Dunedin-based company Animation Research has undertaken a daring project that will see the two-week regatta broadcast entirely in a virtual format. It is believed to be a world first for a live sports broadcast.
Ian Taylor, who heads Animation Research, said the compressed timeframe in which the Louis Vuitton series was put together, and the expense of a traditional live broadcast, meant full television coverage was beyond TVNZ's reach.
"Because of costs it wasn't possible to have traditional live coverage like everyone was used to, TVNZ were only going to have a half an hour highlights package every night. So we just thought how else could we do it?" he said.
Mr Taylor's company, which was responsible for developing the "virtual spectator" software used in previous America's Cup regattas, were already going to be providing live tracking of the boats for the event.
Mr Taylor believed they could extend on that platform to create a full race coverage using only computer graphics and brought his television production company, Taylormade, in on the act.
"We went to NZ On Air with an idea that we could make the first virtual OB [outside broadcast], that didn't have any cameras on it," said Mr Taylor.
With NZ On Air now looking to the internet as a legitimate platform, the original plan was for the broadcast to be streamed live on TVNZ's website.
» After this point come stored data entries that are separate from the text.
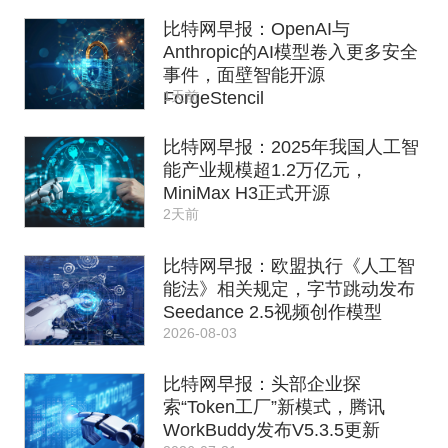
比特网早报：OpenAI与
Anthropic的AI模型卷入更多安全
事件，面壁智能开源
1天前
ForgeStencil
比特网早报：2025年我国人工智
能产业规模超1.2万亿元，
MiniMax H3正式开源
2天前
比特网早报：欧盟执行《人工智
能法》相关规定，字节跳动发布
Seedance 2.5视频创作模型
2026-08-03
比特网早报：头部企业探
索“Token工厂”新模式，腾讯
WorkBuddy发布V5.3.5更新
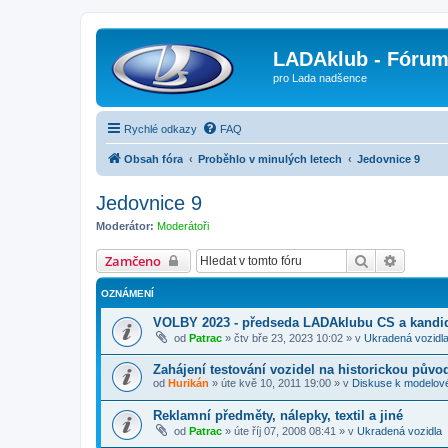
LADAklub - Fóru
pro Lada nadšence
Rychlé odkazy
FAQ
Obsah fóra
Proběhlo v minulých letech
Jedovnice 9
Jedovnice 9
Moderátor:
Moderátoři
Hledat
Pokroči
Zamčeno
OZNÁMENÍ
VOLBY 2023 - předseda LADAklubu CS a kandid
od
Patrac
»
čtv bře 23, 2023 10:02
» v
Ukradená vozidl
Zahájení testování vozidel na historickou půvo
od
Hurikán
»
úte kvě 10, 2011 19:00
» v
Diskuse k modelov
Reklamní předměty, nálepky, textil a jiné
od
Patrac
»
úte říj 07, 2008 08:41
» v
Ukradená vozidla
But once the coverage, which will be anchored by veteran broadcaster John McBeth, became available for the internet, TVNZ also decided to put it on one of their digital channels.
Of course, there are aspects of the event that the animation won't be able to capture.
Mr Taylor admits their virtual coverage could never fully replace the emotion of a live broadcast, but believes it will be a nifty substitute.
He said they have also managed to incorporate some "real coverage" of the event by utilising a live camera on top of North Head. They will also have access to helicopter cameras. Microphones on the race boats will capture the heat of battle.
"So from a totally virtual coverage we've gone back and had a look at what real coverage we can put in, which is the complete opposite of how it usually works which is 'here's all the real footage, now how do we use all the computer graphics?'," said Mr Taylor.
Having applied to NZ on Air for funding just before Christmas, the entire project has come together with incredible speed.
To make it all possible, two of the company's CGI artists - Ben Sharpe and Damon Smith - have been holed up in an apartment in the Viaduct Harbour for the past week rebuilding Auckland City and its surrounds in 3D.
The pair have managed to incorporate incredible detailing into the animation to the point where Mr Taylor believes they've "out-googled Google". He said their work could be used for future city planning and infrastructure and for this reason the Auckland City Council has been prepared to contribute to some of the costs of the project.
"In the space of this little time, we may just have been able to use that to kick off something that is much, much bigger for Auckland and New Zealand. It's a reason to look at three-dimensional data for planning and infrastructure and all that," said Mr Taylor.